Santos: Das ist weltweit ein wachsender Trend. Es gibt viele Leute, die solche Lösungen anbieten, wie Gaviria, Cardoso und Zedillo. Aber das kann niemals funktionieren, ohne dass es sich überall gleichzeitig durchsetzt. Allein oder mit einer Gruppe weniger Staaten kann man das gar nicht schaffen, dafür muss es eine globale Strategie geben, genau wie für den Kampf gegen Drogen insgesamt. Wir brauchen eine gemeinsame Vorgehensweise.

Euronews: In den letzten Jahren waren die Beziehungen Ihres Landes zu Venezuela und Ecuador sehr angespannt, vor allem unter Präsident Alvaro Uribe. Im Fall Venezuela dachten wir – korrigieren Sie mich bitte, wenn ich mich täusche-, dass ein bewaffneter Konflikt droht. Hat sich die Lage entspannt?

Santos: Keine Frage. Derzeit haben wir unsere Beziehungen zu Ecuador und Venezuela normalisiert. Wir haben Botschafter ausgetauscht. Davon profitieren unsere Staaten und die ganze Region. Es ist immer besser, im Dialog zu stehen, selbst wenn es Meinungsunterschiede gibt. Präsident Chavez und ich haben unterschiedliche Ansätze, aber wir respektieren die des anderen. Das ist das wichtigste.
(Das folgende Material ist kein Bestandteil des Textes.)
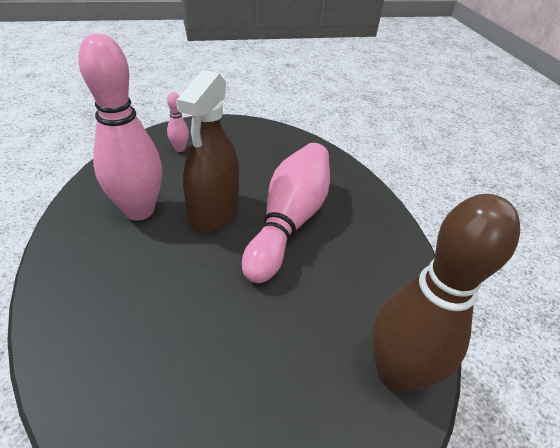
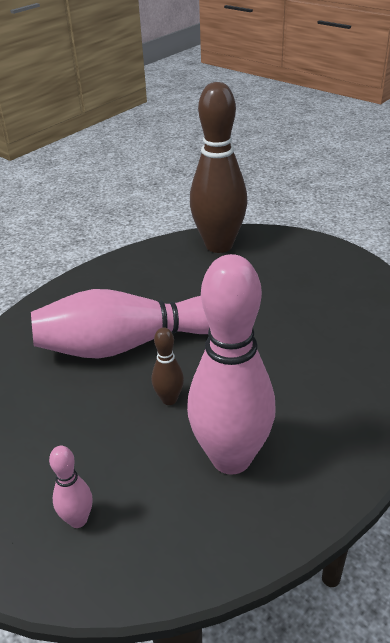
camera: 120 degrees left, 5 degrees down
(214, 212) = (169, 399): brown spray bottle -> brown bowling pin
Wenn zwei Präsidenten sich bekämpfen, leiden die Menschen unter den Folgen.

Euronews: Lateinamerika hat in den 80er Jahren eine schwere Wirtschaftskrise durchgemacht. Obwohl die Ursachen für die Krise in Europa heute anders sind, sprechen Experten von Gemeinsamkeiten. Welchen Ratschlag geben Sie Europa aufgrund ihrer Erfahrungen, um der Wirtschaftskrise zu begegnen?

Santos: Vielleicht klingt es arrogant, aber Europa sollte von Lateinamerika lernen. Von der jüngsten Krise im Finanzsektor waren die wichtigsten Länder Lateinamerikas kaum betroffen, weil es Regulierungsmechanismen gab, die uns vor dem bewahrt haben, was woanders in der Welt geschehen ist.

Warum passiert das gleiche nicht in Europa? Weil WIR unsere Lehren aus den vielen Krisen gezogen haben. Europa hatte noch nie eine Krise wie diese, noch hat es UNSERE Erfahrungen damit gesammelt.

Euronews: Zum Abschluss: Ist Kolumbien ein sicheres Land für Investoren?

Santos: Natürlich. Das sage nicht nur ich, das sagt auch die Weltbank in ihrem “Doing business” Führer. Kolumbien hat sich zu einem Land gewandelt, dass mehr Sicherheit für ausländische Investitionen bietet. Ich vergleiche meine Strategie mit persönlichen Beziehungen: Sagen Sie von einer Person, Sie ist berechenbar, so wird das oft mit langweilig gleichgesetzt.

Nun, ich will, dass Kolumbien für ausländische Investoren langweilig wird. Mit anderen Worten: Berechenbar, mit klaren Spielregeln und Stabilität. Das wollen wir, deswegen können Investoren beruhigt sein.